Administered by the Canada Council for the Arts, the Killam Program’s prizes and fellowships are an illustrious recognition of outstanding academic scholarship. Two McGill professors received Killam awards beginning in 2012:
COLIN CHAPMAN, professor of anthropology and environment, received a Killam Research Fellowship to conduct research in Kibale National Park in Uganda, where he is examining how changes in climate affect disease transmission between humans and primates. The research fellowships, awarded to seven recipients across the country considered to have an outstanding reputation in their area of research, provide funding of $70,000 a year for two years. These funds allow professors to take a break from teaching and administrative duties to pursue independent research — in Chapman’s case, in the field of primate ecology and conservation.

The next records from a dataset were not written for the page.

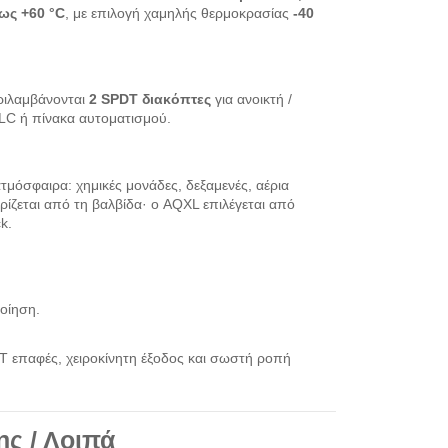
έως +60 °C
, με επιλογή χαμηλής θερμοκρασίας
-40
εριλαμβάνονται
2 SPDT διακόπτες
για ανοικτή /
LC ή πίνακα αυτοματισμού.
μόσφαιρα: χημικές μονάδες, δεξαμενές, αέρια
ορίζεται από τη βαλβίδα· ο AQXL επιλέγεται από
k.
οίηση.
T επαφές, χειροκίνητη έξοδος και σωστή ροπή
ης / Λοιπά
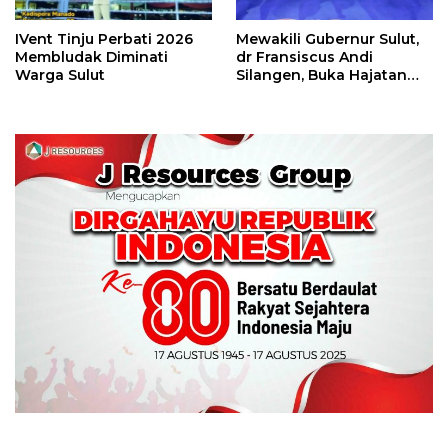
IVent Tinju Perbati 2026
Mewakili Gubernur Sulut,
Membludak Diminati
dr Fransiscus Andi
Warga Sulut
Silangen, Buka Hajatan
Tinju Perbati Sulut,
Memperebutkan Piala
Wali Kota Manado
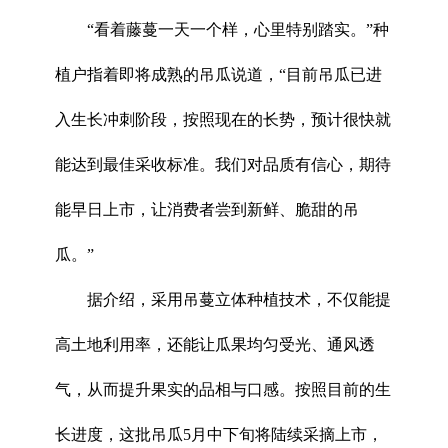
“看着藤蔓一天一个样，心里特别踏实。”种
植户指着即将成熟的吊瓜说道，“目前吊瓜已进
入生长冲刺阶段，按照现在的长势，预计很快就
能达到最佳采收标准。我们对品质有信心，期待
能早日上市，让消费者尝到新鲜、脆甜的吊
瓜。”
据介绍，采用吊蔓立体种植技术，不仅能提
高土地利用率，还能让瓜果均匀受光、通风透
气，从而提升果实的品相与口感。按照目前的生
长进度，这批吊瓜5月中下旬将陆续采摘上市，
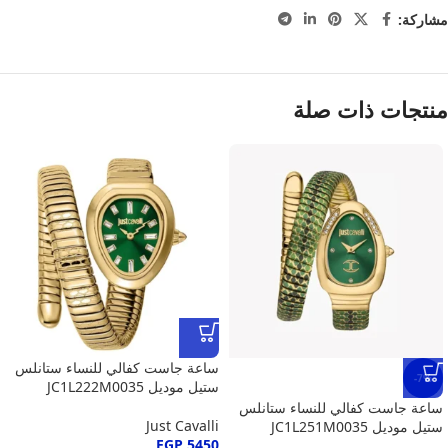
مشاركة:
منتجات ذات صلة
ساعة جاست كفالي للنساء ستانلس
-7%
ستيل موديل JC1L222M0035
ساعة جاست كفالي للنساء ستانلس
Just Cavalli
ستيل موديل JC1L251M0035
EGP
5450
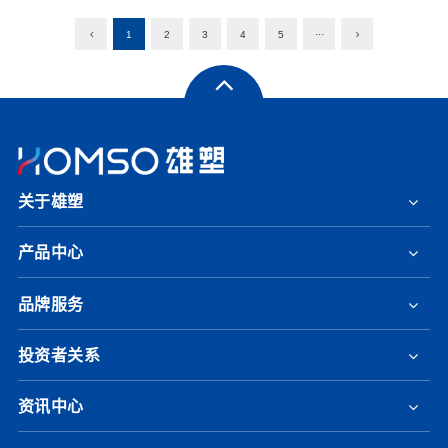
1
2
3
4
5
···
关于雄塑
产品中心
品牌服务
投资者关系
资讯中心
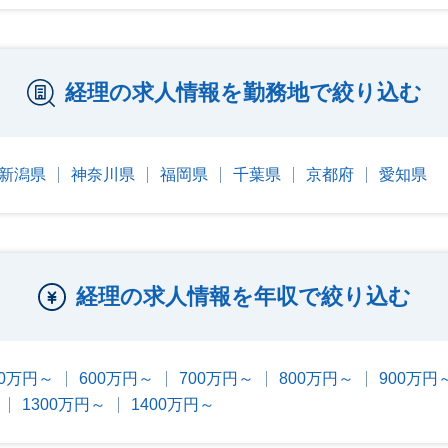
経理の求人情報を勤務地で絞り込む
新潟県
神奈川県
福岡県
千葉県
京都府
愛知県
経理の求人情報を年収で絞り込む
00万円～
600万円～
700万円～
800万円～
900万円
1300万円～
1400万円～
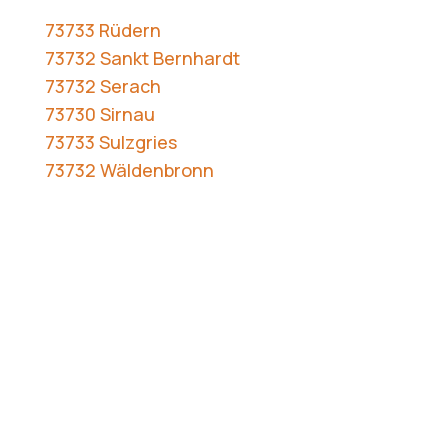
73733 Rüdern
73732 Sankt Bernhardt
73732 Serach
73730 Sirnau
73733 Sulzgries
73732 Wäldenbronn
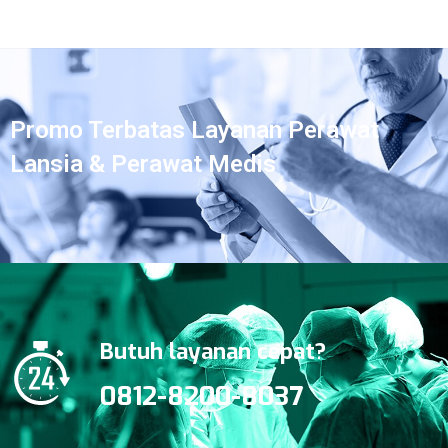
Promo Terbatas Layanan Perawat
Lansia & Perawat Medis
Butuh layanan cepat?
0812-8200-8037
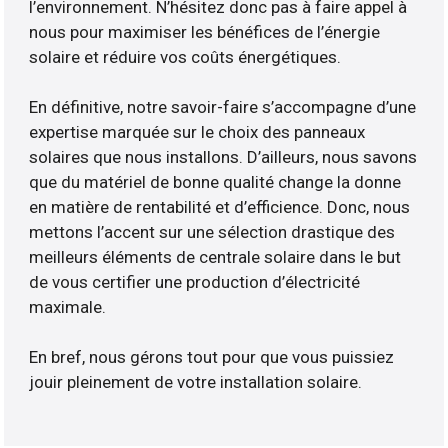
l’environnement. N’hésitez donc pas à faire appel à
nous pour maximiser les bénéfices de l’énergie
solaire et réduire vos coûts énergétiques.
En définitive, notre savoir-faire s’accompagne d’une
expertise marquée sur le choix des panneaux
solaires que nous installons. D’ailleurs, nous savons
que du matériel de bonne qualité change la donne
en matière de rentabilité et d’efficience. Donc, nous
mettons l’accent sur une sélection drastique des
meilleurs éléments de centrale solaire dans le but
de vous certifier une production d’électricité
maximale.
En bref, nous gérons tout pour que vous puissiez
jouir pleinement de votre installation solaire.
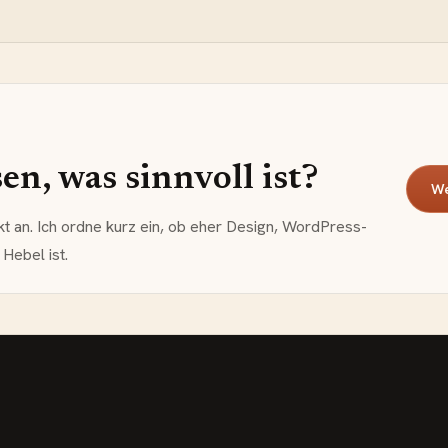
n, was sinnvoll ist?
We
kt an. Ich ordne kurz ein, ob eher Design, WordPress-
Hebel ist.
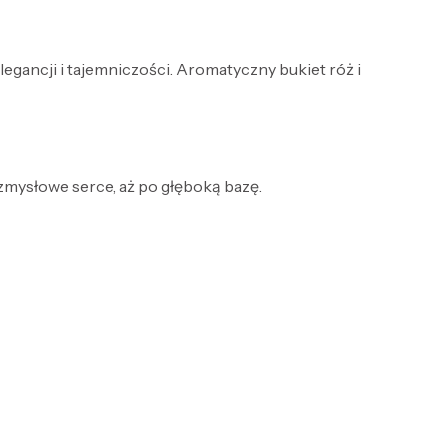
ancji i tajemniczości. Aromatyczny bukiet róż i
 zmysłowe serce, aż po głęboką bazę.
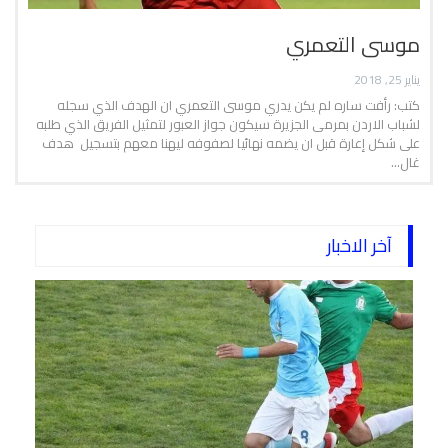
موسى التعمري
يناير 25, 2018
كتب: رأفت ساره لم يكن يدري موسى التعمري ان الهدف الذي سجله
لشباب الاردن بمرمى الجزيرة سيكون جواز العبور لتمثيل الفريق الذي طلبه
على شكل إعارة قبل ان يضمه نهائيا لصفوفه ليهنا معهم بتسجيل هدف
غال…
آخر الاخبار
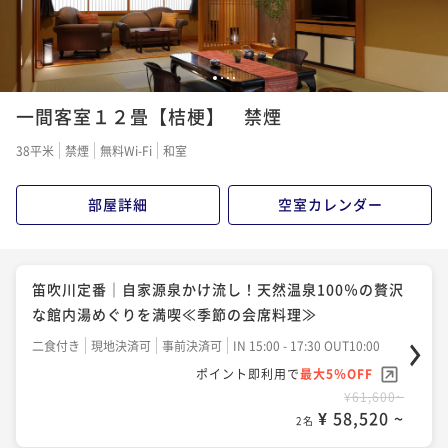
¥ 63,745 ~
2名
美酒美食プラン｜ワイン県・山梨のソムリエが厳選セ
1
2
3
4
レクト《山梨ワインと和食をペアリング》
一間客室１２畳【桔梗】 禁煙
二食付き
現地決済可
事前決済可
IN 15:00 - 17:30 OUT11:00
38平米
禁煙
無料Wi-Fi
和室
ポイント即利用で
最大5％OFF
¥70,400~
部屋詳細
空室カレンダー
¥ 66,880 ~
2名
笛吹川定番｜自家源泉かけ流し！天然温泉100％の贅沢
な館内湯めぐりを満喫≪季節の会席料理≫
二食付き
現地決済可
事前決済可
IN 15:00 - 17:30 OUT10:00
ポイント即利用で
最大5％OFF
¥61,600~
¥ 58,520 ~
2名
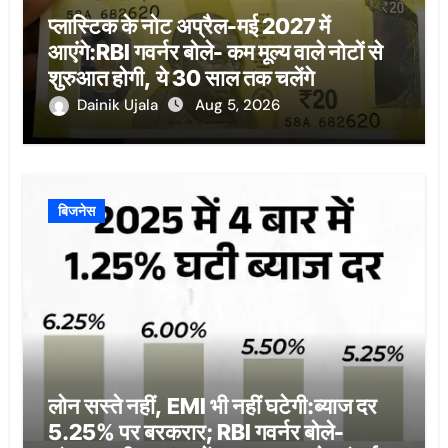
प्लास्टिक के नोट अप्रैल-मई 2027 में
आएंगे:RBI गवर्नर बोले- कम मूल्य वाले नोटों से
शुरुआत होगी, ये 30 साल तक चलेंगे
Dainik Ujala
Aug 5, 2026
बिजनेस
लोन सस्ते नहीं, EMI भी नहीं घटेगी:ब्याज दर
5.25% पर बरकरार; RBI गवर्नर बोले-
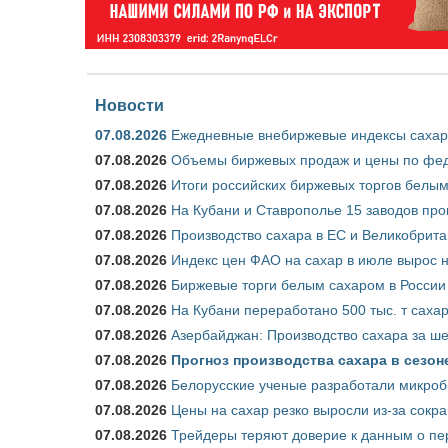
Новости
07.08.2026
Ежедневные внебиржевые индексы сахара
07.08.2026
Объемы биржевых продаж и цены по феде
07.08.2026
Итоги российских биржевых торгов белым 
07.08.2026
На Кубани и Ставрополье 15 заводов прои
07.08.2026
Производство сахара в ЕС и Великобрита
07.08.2026
Индекс цен ФАО на сахар в июле вырос 
07.08.2026
Биржевые торги белым сахаром в России 
07.08.2026
На Кубани переработано 500 тыс. т саха
07.08.2026
Азербайджан: Производство сахара за ше
07.08.2026
Прогноз производства сахара в сезоне 
07.08.2026
Белорусские ученые разработали микроб
07.08.2026
Цены на сахар резко выросли из-за сокр
07.08.2026
Трейдеры теряют доверие к данным о пе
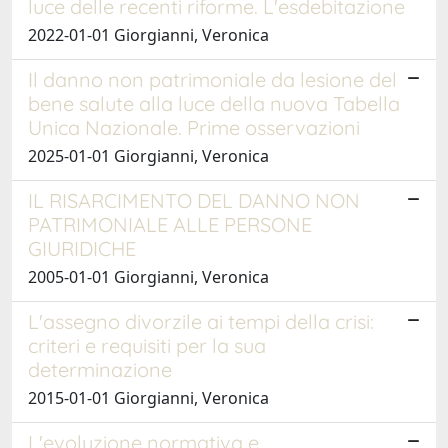
luce delle recenti riforme. L'esdebitazione
2022-01-01 Giorgianni, Veronica
Il danno non patrimoniale da lesione del
bene salute alla luce della nuova Tabella
Unica Nazionale. Prime osservazioni
2025-01-01 Giorgianni, Veronica
IL RISARCIMENTO DEL DANNO NON
PATRIMONIALE ALLE PERSONE
GIURIDICHE
2005-01-01 Giorgianni, Veronica
L'assegno divorzile ai tempi della crisi:
criteri e requisiti per la sua
determinazione
2015-01-01 Giorgianni, Veronica
L'evoluzione normativa e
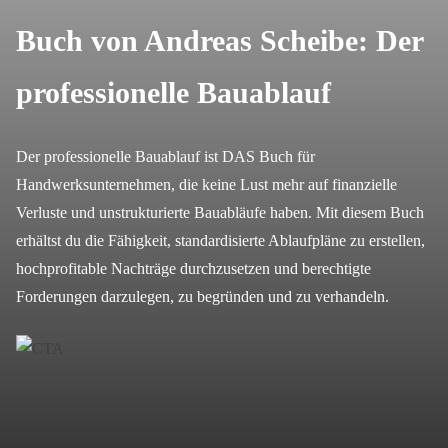
Buch von Andreas Scheibe: Der
professionelle Bauablauf
Der professionelle Bauablauf ist DAS Buch für
Handwerksunternehmen, die keine Lust mehr auf finanzielle
Verluste und unstrukturierte Bauabläufe haben. Mit diesem Buch
erhältst du die Fähigkeit, standardisierte Ablaufpläne zu erstellen,
hochprofitable Nachträge durchzusetzen und berechtigte
Forderungen darzulegen, zu begründen und zu verhandeln.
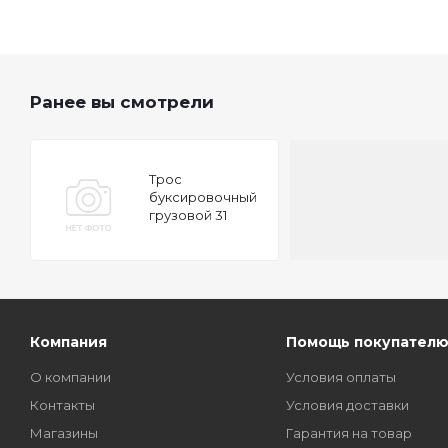
Ранее вы смотрели
Трос
буксировочный
грузовой 31
тонна длина 6м
MEGAPOWER M-
78631
Компания
Помощь покупател
О компании
Условия оплаты
Контакты
Условия доставки
Магазины
Гарантия на товар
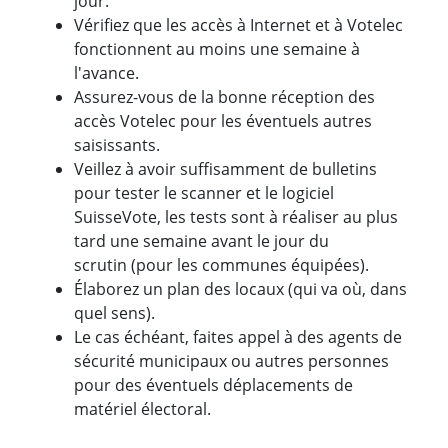
jour.
Vérifiez que les accès à Internet et à Votelec
fonctionnent au moins une semaine à
l'avance.
Assurez-vous de la bonne réception des
accès Votelec pour les éventuels autres
saisissants.
Veillez à avoir suffisamment de bulletins
pour tester le scanner et le logiciel
SuisseVote, les tests sont à réaliser au plus
tard une semaine avant le jour du
scrutin (pour les communes équipées).
Élaborez un plan des locaux (qui va où, dans
quel sens).
Le cas échéant, faites appel à des agents de
sécurité municipaux ou autres personnes
pour des éventuels déplacements de
matériel électoral.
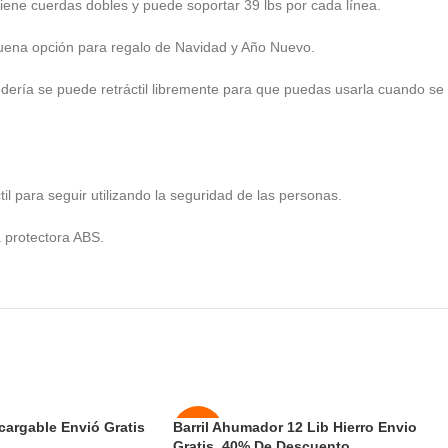
tiene cuerdas dobles y puede soportar 39 lbs por cada línea.
buena opción para regalo de Navidad y Año Nuevo.
andería se puede retráctil libremente para que puedas usarla cuando s
l para seguir utilizando la seguridad de las personas.
a protectora ABS.
cargable Envió Gratis
Barril Ahumador 12 Lib Hierro Envio
-43%
Gratis, 40% De Descuento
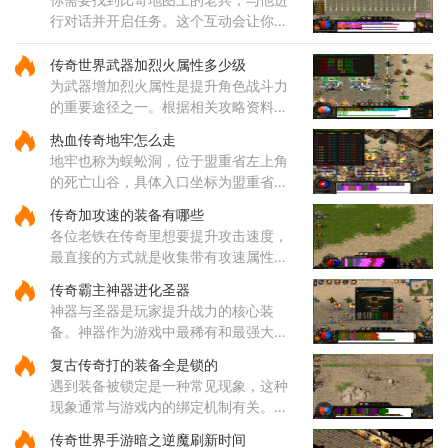
行对话并开启任务。这个互动会让你了
解任务的基本要求，并根据提示继续下
一步行动。与引路使者对话后，就会明
传奇世界武器加烈火属性多少级
确得知需要完成膜拜动作的对
为武器增加烈火属性是提升角色战斗力
的重要途径之一。根据相关攻略资料显
示，烈火技能的获取与角色等级密切相
热血传奇地牢怎么走
关，通常需要玩家先将角色等级提升到
地牢也称为蜈蚣洞，位于盟重省左上角
足够高度。技能的威力与等级
的死亡山谷，具体入口坐标为盟重省的
140，90位置。通过该入口进入后，玩
传奇加攻速的装备有哪些
家会直接来到地牢一层东，这里是蜈蚣
各位老铁在传奇里想要提升攻击速度，
洞地图的起始区域。地牢内部的路
最直接的方式就是收集带有攻速属性的
装备哦，咱们常见的攻速装备包括了狂
传奇霸主神器进化圣器
风套装里的戒指和项链，只需要一枚狂
神器与圣器是玩家提升战力的核心装
风戒指就能给你增加一点攻击
备。神器作为游戏中最稀有和最强大的
装备之一，拥有远超其他装备的属性，
复古传奇打的装备全是锁的
每种神器都具备独特的技能和被动效
遇到装备被锁定是一种常见现象，这种
果。玩家收集一定数量的神器后，
现象通常与游戏内的绑定机制有关。部
分装备在获取后会自动绑定到角色身
传奇世界手游暗之逆魔刷新时间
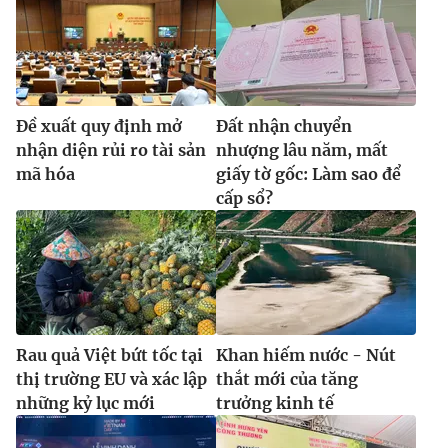
Ðề xuất quy định mở
Đất nhận chuyển
nhận diện rủi ro tài sản
nhượng lâu năm, mất
mã hóa
giấy tờ gốc: Làm sao để
cấp sổ?
Rau quả Việt bứt tốc tại
Khan hiếm nước - Nút
thị trường EU và xác lập
thắt mới của tăng
những kỷ lục mới
trưởng kinh tế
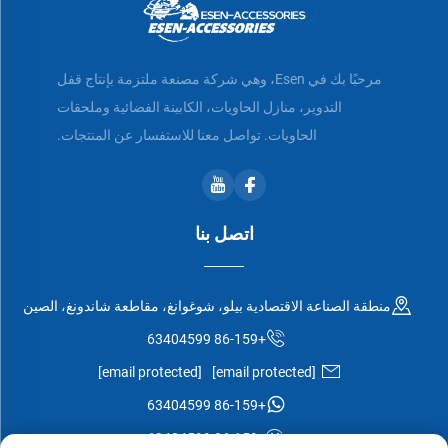
مرحبًا بك في Esen، وهي شركة مصنعة ملتزمة بإنتاج قفل
التدوير، منازل الحاويات، الكابينة الفضائية وملحقات
الحاويات. تواصل معنا للاستفسار عن المنتجات.
اتصل بنا
منطقة الصناعة الاقتصادية بيلو، شوغوانغ، مقاطعة شاندونغ، الصين
+86-159 63404599
[email protected]
[email protected]
+86-159 63404599
+86-159 63404599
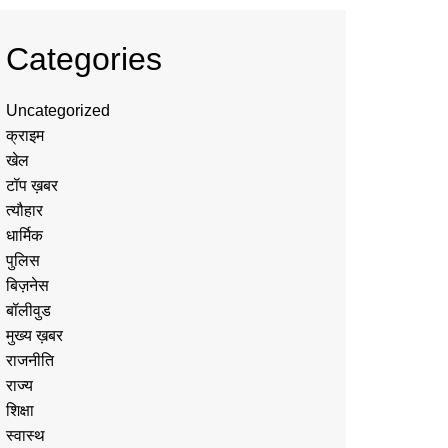
Categories
Uncategorized
क्राइम
खेल
टॉप ख़बर
त्यौहार
धार्मिक
पुलिस
बिज़नेस
बॉलीवुड
मुख्य ख़बर
राजनीति
राज्य
शिक्षा
स्वास्थ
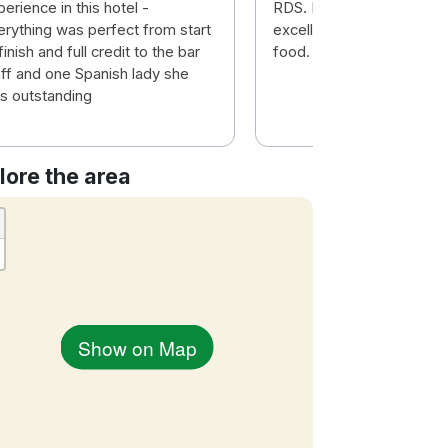
erience in this hotel -
RDS. Hotel was very comf
erything was perfect from start
excellent service and exc
finish and full credit to the bar
food. Highly recommend.
aff and one Spanish lady she
s outstanding
lore the area
Show on Map
ease select one or more rooms you
nt to book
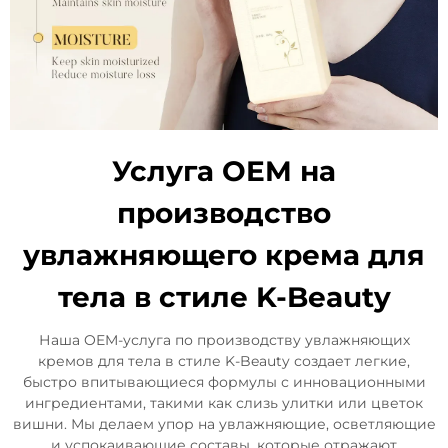
Услуга OEM на
производство
увлажняющего крема для
тела в стиле K-Beauty
Наша OEM-услуга по производству увлажняющих
кремов для тела в стиле K-Beauty создает легкие,
быстро впитывающиеся формулы с инновационными
ингредиентами, такими как слизь улитки или цветок
вишни. Мы делаем упор на увлажняющие, осветляющие
и успокаивающие составы, которые отражают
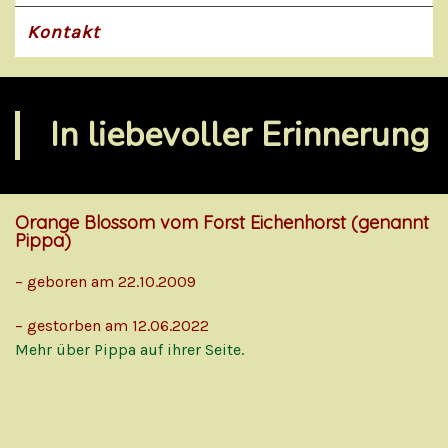
Kontakt
In liebevoller Erinnerung
Orange Blossom vom Forst Eichenhorst (genannt
Pippa)
– geboren am 22.10.2009
– gestorben am 12.06.2022
Mehr über Pippa auf ihrer Seite.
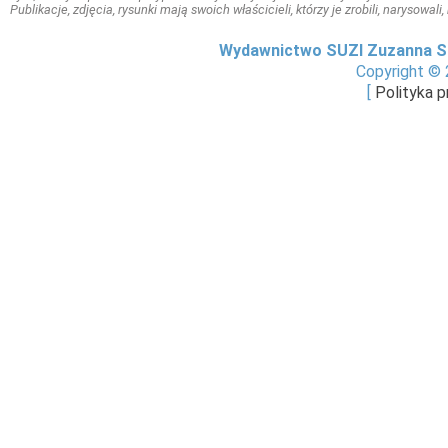
Publikacje, zdjęcia, rysunki mają swoich właścicieli, którzy je zrobili, narysowal
Wydawnictwo SUZI Zuzanna S
Copyright © 
[
Polityka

MARK WAINBERG, director of the McGill University AIDS Centre and professor of medicine, microbiology and immunology, was awarded the 2012 Killam Prize in Health Sciences in recognition of exceptional career achievements in HIV/AIDS research. Wainberg, who received the $100,000 prize in a ceremony at Rideau Hall, is known for first identifying the compound 3TC, a discovery that was key to the development of one of the most valuable anti-viral HIV drugs. His research is also global in scope and current collaborations include an initiative that seeks to prevent the spread of HIV infection in southern Africa. The Killam Program off ers awards to outstanding Canadian scholars working in the humanities, social sciences, natural sciences, health sciences and engineering.